One of my favorite dishes is Szechuan Beef with the delicious battered steak, so we modified this scrumptious meal, it has all the flavor with none of the gluten!
Let's make some gluten-free Szechuan Beef!
INGREDIENTS:
- 4 lbs sirloin steak, sliced thin (or pre-cut is available)
- 2 large celery stalks
- 2 (10 oz.) bags shredded carrots
- 10 green onions
- 1 cup oil
- 1 cup cornstarch
- 1/4 cup sesame oil
Sauce:
- 1 cup soy sauce, gluten-free
- 1/4 cup sriracha sauce
- 1/4 cup rice wine vinegar
- 3/4 cup brown sugar
- 4 tbsp. garlic powder
- 2 tsp. ground ginger
- 1 tbsp. chili garlic sauce
- 1 tsp. 5 spice
Optional: rice
DIRECTIONS:
- Julien celery stalks. Slice onion into 1/2 inch pieces. Place in large bowl. Add shredded carrots. Set aside.
- Cut steak into 1/4 inch strips.
- In a large mixing bowl, add all ingredients for sauce.
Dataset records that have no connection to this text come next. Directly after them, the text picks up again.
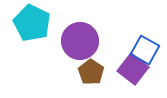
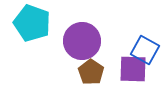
cyan pentagon: rotated 6 degrees counterclockwise
purple circle: moved 2 px right
purple square: rotated 36 degrees counterclockwise
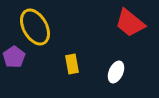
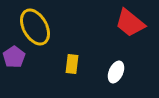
yellow rectangle: rotated 18 degrees clockwise
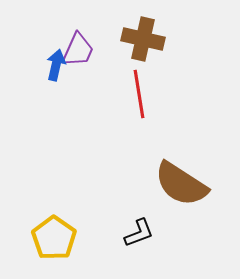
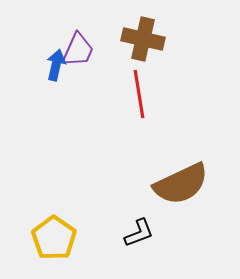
brown semicircle: rotated 58 degrees counterclockwise
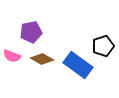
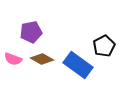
black pentagon: moved 1 px right; rotated 10 degrees counterclockwise
pink semicircle: moved 1 px right, 3 px down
Mix well.
- Add beef to sauce. Let marinade.
- Heat the oil in the wok to medium/high.
- Place cornstarch on plate. Take beef out of sauce and dredge beef pieces thoroughly, making sure every piece is coated. Add beef to oil. Fry until crispy (this is really fast just a couple of minutes). Remove and drain on paper towel. Set aside the leftover sauce.
- Drain the leftover oil. Wipe out wok with paper towel. Add sesame oil, heat to medium to high heat. Add vegetables. Stir for about a minute.
- Add leftover sauce to vegetables. Stir for about a minute.
- Add beef back and combine with vegetables. Stir well for about a minute.
VIOLA!
We have gluten free Szechuan Beef. Serve with rice.